*JOB A*: Please reproduce the diagram source listing below line for line, leaving out the picture lines.

++++ EXCERPT PROVIDED

### Cleaning and preparing data [Homework]

Download the next Excel file “Synthetic_data.csv” and complete all the methods of cleaning and preliminary processing that you studied in the lecture.

Finally, save new “purified” data to the new CSV file “Cleaned_Synthetic_Data.csv”

Note: You can use functions, classes, modules, packages, etc. To do homework.

In [2]:
import csv

In [3]:
import os
os.listdir()

['cleaned_synthetic_data.csv',
 'clean_house_prices.csv',
 'dirty_str_house_prices.csv',
 'HW-1.ipynb',
 'Seminar_1.ipynb',
 'Social_Network_Ads.csv',
 'str_house_prices.csv',
 'synthetic_data.csv']

In [4]:
import re

results = []
with open("synthetic_data.csv", 'r', encoding='utf-8') as file:
    reader = csv.reader(file)
    header = next(reader)
    header = [h.strip().title() for h in header]
    results.append(header)
    
    for row in reader:
        cleaned_row = []
        for i, value in enumerate(row):
            value = value.strip()
            value = re.sub(r'[\[\]\(\)]', '', value)
            
            if i == 0:
                cleaned_row.append(value)
            elif i == 1:
                cleaned_row.append(value.capitalize() if value else 'Unknown')
            elif i == 2:
                cleaned_row.append(value.capitalize())
            elif i == 3:
                value = value.title()
                if value.lower() == 'nur-sultan':
                    value = 'Astana'
                elif value.lower() == 'pusan':
                    value = 'Busan'
                cleaned_row.append(value)
            elif i == 4:
                if '-' in value:
                    value = value.split('-')[0]
                cleaned_row.append(value)
        
        results.append(cleaned_row)

with open("cleaned_synthetic_data.csv", "w", encoding='utf-8', newline='') as file:
    writer = csv.writer(file)
    writer.writerows(results)

In [5]:
print(results)

++++++++

*JOB B*: In the data-cleaning homework, what name should the new CSV file with the purified data get?

++++ RECORDS PROVIDED

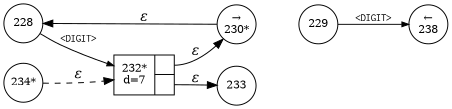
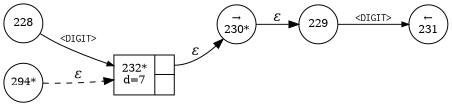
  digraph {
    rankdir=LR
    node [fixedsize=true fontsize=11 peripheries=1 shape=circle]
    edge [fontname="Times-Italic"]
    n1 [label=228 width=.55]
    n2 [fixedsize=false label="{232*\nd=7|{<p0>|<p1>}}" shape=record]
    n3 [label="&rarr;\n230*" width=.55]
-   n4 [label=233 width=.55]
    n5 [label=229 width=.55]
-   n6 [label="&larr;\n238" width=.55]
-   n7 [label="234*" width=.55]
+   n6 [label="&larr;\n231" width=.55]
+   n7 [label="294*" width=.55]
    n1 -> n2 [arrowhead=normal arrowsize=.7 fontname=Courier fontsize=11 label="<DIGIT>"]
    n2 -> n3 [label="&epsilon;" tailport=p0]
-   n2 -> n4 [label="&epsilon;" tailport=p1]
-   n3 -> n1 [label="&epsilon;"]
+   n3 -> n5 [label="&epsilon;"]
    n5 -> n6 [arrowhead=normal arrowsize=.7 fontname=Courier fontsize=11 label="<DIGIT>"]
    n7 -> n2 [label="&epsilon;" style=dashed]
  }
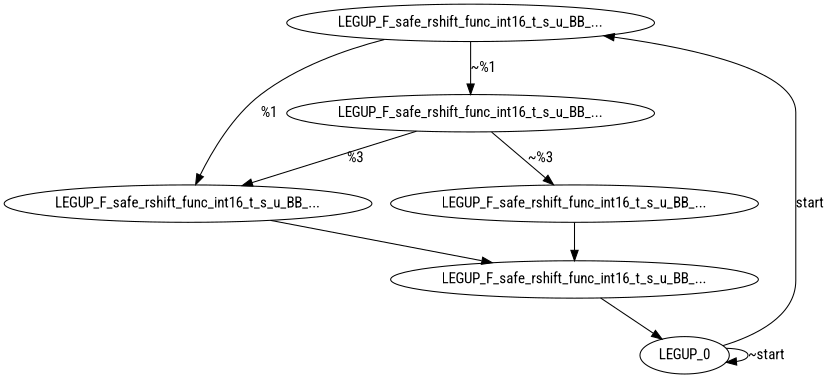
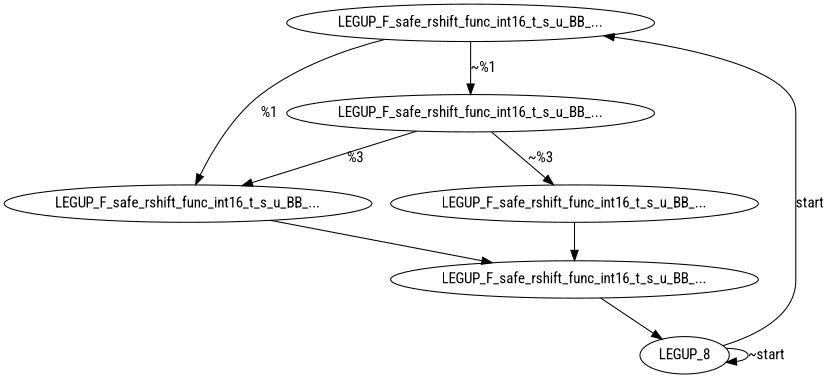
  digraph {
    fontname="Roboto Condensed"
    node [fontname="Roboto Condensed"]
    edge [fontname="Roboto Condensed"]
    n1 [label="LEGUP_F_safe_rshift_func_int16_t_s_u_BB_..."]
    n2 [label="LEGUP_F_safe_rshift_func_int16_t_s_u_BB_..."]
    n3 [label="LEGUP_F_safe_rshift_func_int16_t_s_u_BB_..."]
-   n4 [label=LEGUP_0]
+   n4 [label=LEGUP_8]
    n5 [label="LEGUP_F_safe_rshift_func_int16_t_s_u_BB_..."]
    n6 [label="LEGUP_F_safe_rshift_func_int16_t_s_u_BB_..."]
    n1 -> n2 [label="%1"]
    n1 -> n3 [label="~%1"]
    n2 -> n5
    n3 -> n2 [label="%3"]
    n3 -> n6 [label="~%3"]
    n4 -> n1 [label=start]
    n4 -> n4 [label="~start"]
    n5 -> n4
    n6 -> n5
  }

++++++++

*FINAL ANSWER A*:
  digraph {
    rankdir=LR
    node [fixedsize=true fontsize=11 peripheries=1 shape=circle]
    edge [fontname="Times-Italic"]
    n1 [label=228 width=.55]
    n2 [fixedsize=false label="{232*\nd=7|{<p0>|<p1>}}" shape=record]
    n3 [label="&rarr;\n230*" width=.55]
-   n4 [label=233 width=.55]
    n5 [label=229 width=.55]
-   n6 [label="&larr;\n238" width=.55]
-   n7 [label="234*" width=.55]
+   n6 [label="&larr;\n231" width=.55]
+   n7 [label="294*" width=.55]
    n1 -> n2 [arrowhead=normal arrowsize=.7 fontname=Courier fontsize=11 label="<DIGIT>"]
    n2 -> n3 [label="&epsilon;" tailport=p0]
-   n2 -> n4 [label="&epsilon;" tailport=p1]
-   n3 -> n1 [label="&epsilon;"]
+   n3 -> n5 [label="&epsilon;"]
    n5 -> n6 [arrowhead=normal arrowsize=.7 fontname=Courier fontsize=11 label="<DIGIT>"]
    n7 -> n2 [label="&epsilon;" style=dashed]
  }
  digraph {
    fontname="Roboto Condensed"
    node [fontname="Roboto Condensed"]
    edge [fontname="Roboto Condensed"]
    n1 [label="LEGUP_F_safe_rshift_func_int16_t_s_u_BB_..."]
    n2 [label="LEGUP_F_safe_rshift_func_int16_t_s_u_BB_..."]
    n3 [label="LEGUP_F_safe_rshift_func_int16_t_s_u_BB_..."]
-   n4 [label=LEGUP_0]
+   n4 [label=LEGUP_8]
    n5 [label="LEGUP_F_safe_rshift_func_int16_t_s_u_BB_..."]
    n6 [label="LEGUP_F_safe_rshift_func_int16_t_s_u_BB_..."]
    n1 -> n2 [label="%1"]
    n1 -> n3 [label="~%1"]
    n2 -> n5
    n3 -> n2 [label="%3"]
    n3 -> n6 [label="~%3"]
    n4 -> n1 [label=start]
    n4 -> n4 [label="~start"]
    n5 -> n4
    n6 -> n5
  }

*FINAL ANSWER B*: Cleaned_Synthetic_Data.csv